We went to lunch and came back and waited another, maybe 45 minutes? Justina came to get me and told me Dr. Bell still was in surgery and she was so sorry. I could come back tomorrow (couldn't do that) or next week or wait a few minutes and see if she'd be back soon or if another one of the doctors could see me (they were all very backed up b/c of all of this). I said that I'd just wait since we were there anyway. So they took me to Dr. Bell's room (which is covered in puppy pics! yay!) and said that if I didn't mind, another Dr. would come talk to me. Fine with me, I'd like to meet them all anyway.

So we met with Dr. Scott who was very confident in all of my information and testing thus far. I asked her what could be causing the spotting/clotting if everything is fine? She said that it's more common to HAVE spotting than to not. I guess I'd just gotten lucky so far. She also said that unless it's bright red flow I am probably good and even then, do not panic b/c she's seen those cases turn out just fine too. A huge relief.

I got blood drawn for another progesterone check and beta check. She told me they'd rush them and call me back if progesterone was low and Dr. Bell thought I should take supplements.

I didn't hear anything until about 5:30 when I got a call from...Dr.Bell! Who first apologized for what happened today (again, how freaking nice are these people!?) and told me that while anything above 10 is still good, my progesterone had dropped from 16.4 to 13. She said she'd just feel more confident, and so would I, if I took the supplements and they could only help. Fine by me! Oh, and my beta was 28,000 which she thought was great!

Now...the important part...she told me she was calling them in right now, but take them before bed b/c they might make me tired. Huh.... I've taking progesterone before (a different kind though) to start my period when I haven't ovulated for months, and they never had that effect on me.

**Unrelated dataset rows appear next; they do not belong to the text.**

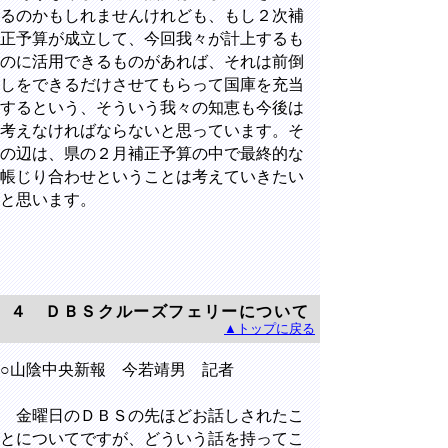
るのかもしれませんけれども、もし２次補
正予算が成立して、今回我々が計上するも
のに活用できるものがあれば、それは前倒
しをできるだけさせてもらって国庫を充当
するという、そういう我々の知恵も今後は
考えなければならないと思っています。そ
の辺は、県の２月補正予算の中で最終的な
帳じり合わせということは考えていきたい
と思います。
４ ＤＢＳクルーズフェリーについて
▲トップに戻る
○山陰中央新報 今若靖男 記者
金曜日のＤＢＳの先ほどお話しされたこ
とについてですが、どういう話を持ってこ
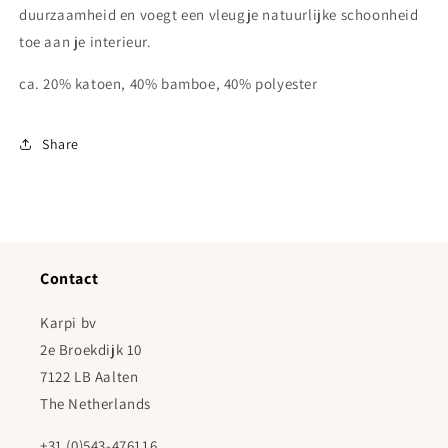
duurzaamheid en voegt een vleugje natuurlijke schoonheid
toe aan je interieur.
ca. 20% katoen, 40% bamboe, 40% polyester
Share
Contact
Karpi bv
2e Broekdijk 10
7122 LB Aalten
The Netherlands
+31 (0)543-476116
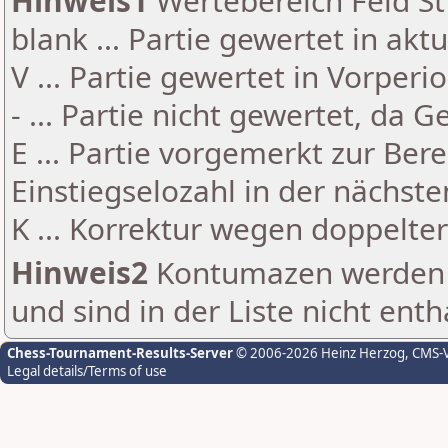
Hinweis1
Wertebereich Feld St 
blank ... Partie gewertet in akt
V ... Partie gewertet in Vorperi
- ... Partie nicht gewertet, da 
E ... Partie vorgemerkt zur Be
Einstiegselozahl in der nächst
K ... Korrektur wegen doppelt
Hinweis2
Kontumazen werden g
und sind in der Liste nicht enth
Chess-Tournament-Results-Server
© 2006-2026 Heinz Herzog
, CMS-
Legal details/Terms of use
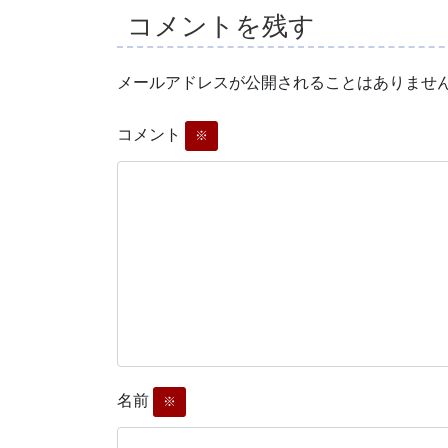
コメントを残す
メールアドレスが公開されることはありませ
コメント
※
名前
※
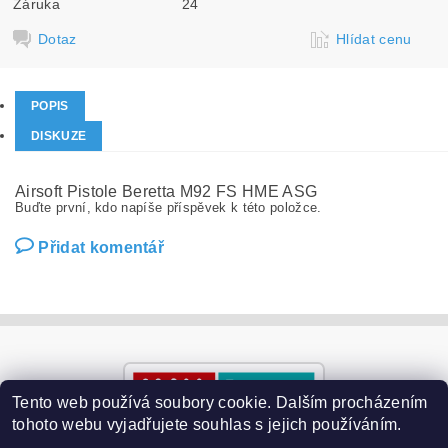
Záruka
24
Dotaz
Hlídat cenu
POPIS
DISKUZE
Airsoft Pistole Beretta M92 FS HME ASG
Buďte první, kdo napíše příspěvek k této položce.
Přidat komentář
Tento web používá soubory cookie. Dalším procházením
tohoto webu vyjadřujete souhlas s jejich používáním.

So we go to Target and pick them up. The pharmacist comes out from behind the counter to make sure I don't have questions and she's clearly about 6 or 7 ,months pregnant. I've talked with her before and really like her. She asks me if I am expecting and how far along I am. I can tell she could tell I was a little freaked out and she reassured me that my Dr. was very thorough for putting me on these and that so many women take these in early pregnancy and that it's totally fine and nothing to be worried about. She was really, really sweet. Matt said that we've been so lucky with such nice people for our pregnancy so far.

When we got home we started dinner, but I wanted to take my first pill right away b/c I figured if I need them, I want them in me asap. BAD move. I took the pill, sat down at the computer for a few minutes and when I stood up I literally thought I was going to fall asleep. I don't even remember anything from that point until I woke up this morning.

On the bright side...I got to sleep through the night without getting up to pee or tossing and turning! But I was knocked out! So I'll be taking them a little later from now and on, but I'm excited to get some good sleep for the next few weeks!